If $E_1=E_2=[0,1]$, $B=[0,\frac 1 2] \cup \{1\}$ and $f(x)=1-x$ the $f$ is a homeomorphism and $f(\partial B)=\partial B$. But $f$ does not map the interior of $B$ to interior of $B$ or the closure of $B$ to the closure of $B$.

Answer 2

I admit I haven't checked the details, but you should get a counterexample by letting $B \subseteq \mathbb{C}^*$ be the unit ball in the space of nonzero complex numbers and considering the inversion map $\mathbb{C}^* \to \mathbb{C}^*$, $z \mapsto z^{-1}$.

Answer 3

If you consider $B_1$ and $f(B_1)$ as topological spaces equipped with the subspace topology then you clearly have that $f(B_1^{\circ}) \cong B_1^{\circ}$ and $f(\overline{B_1})\cong\overline{B_1}$, but not equality in general.

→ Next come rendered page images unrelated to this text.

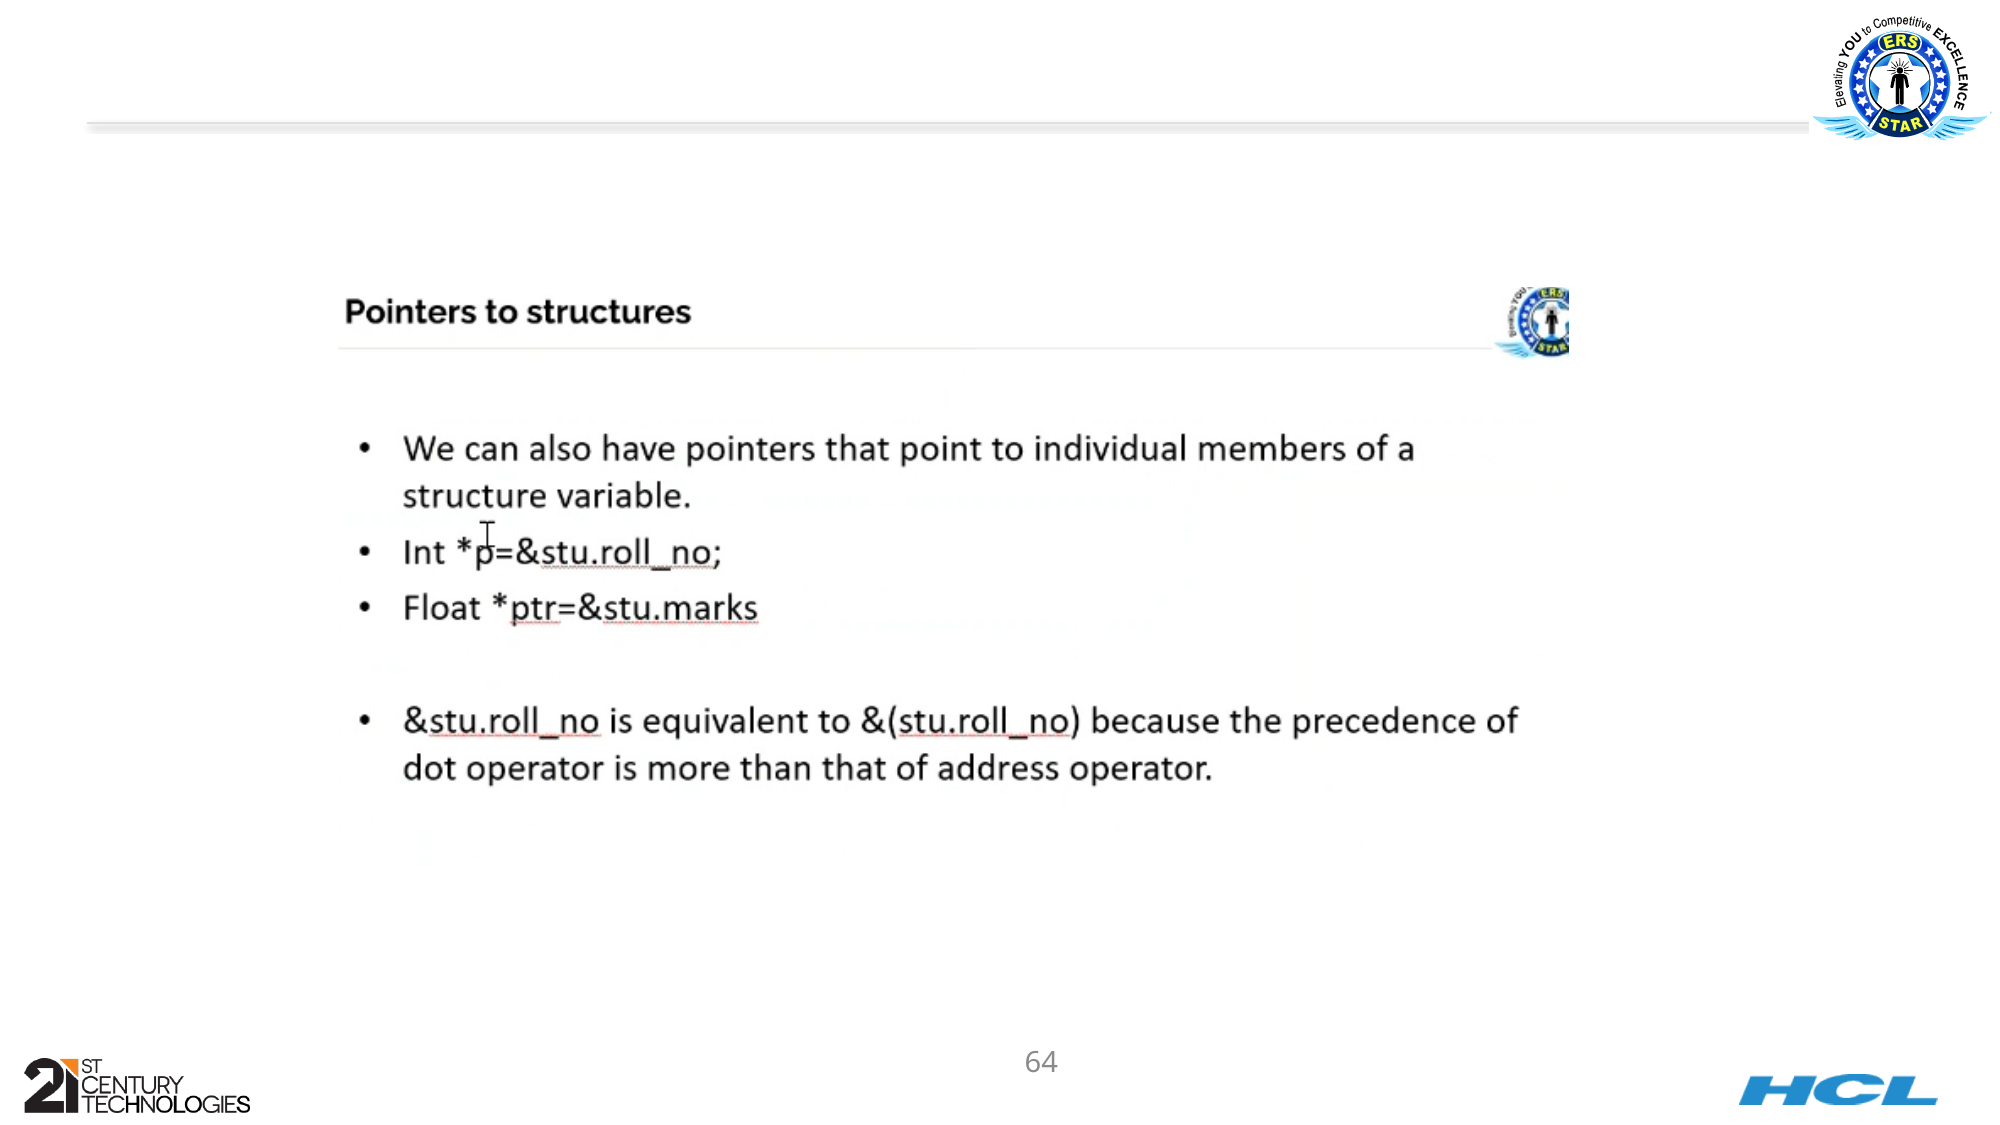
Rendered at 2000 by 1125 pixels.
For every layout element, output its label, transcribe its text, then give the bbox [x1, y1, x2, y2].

slide_number 64 [808, 1033, 1275, 1094]
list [338, 287, 1569, 867]
picture [1809, 10, 2000, 144]
picture [24, 1058, 250, 1113]
picture [1739, 1074, 1938, 1105]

Here's a geometrical counterexample. Take $E_1$ to be the closed disk of radius $1$ centered at the origin in $\mathbb R^2$, $B_1$ to be the closed disk of radius $1/4$ centered at $(1/2, 0)$ in $\mathbb R^2$ and $f :E_1 \to E_1$ be the homeomorphism given by the anticlockwise rotation of $\mathbb R^2$ around the origin on an angle $\pi$.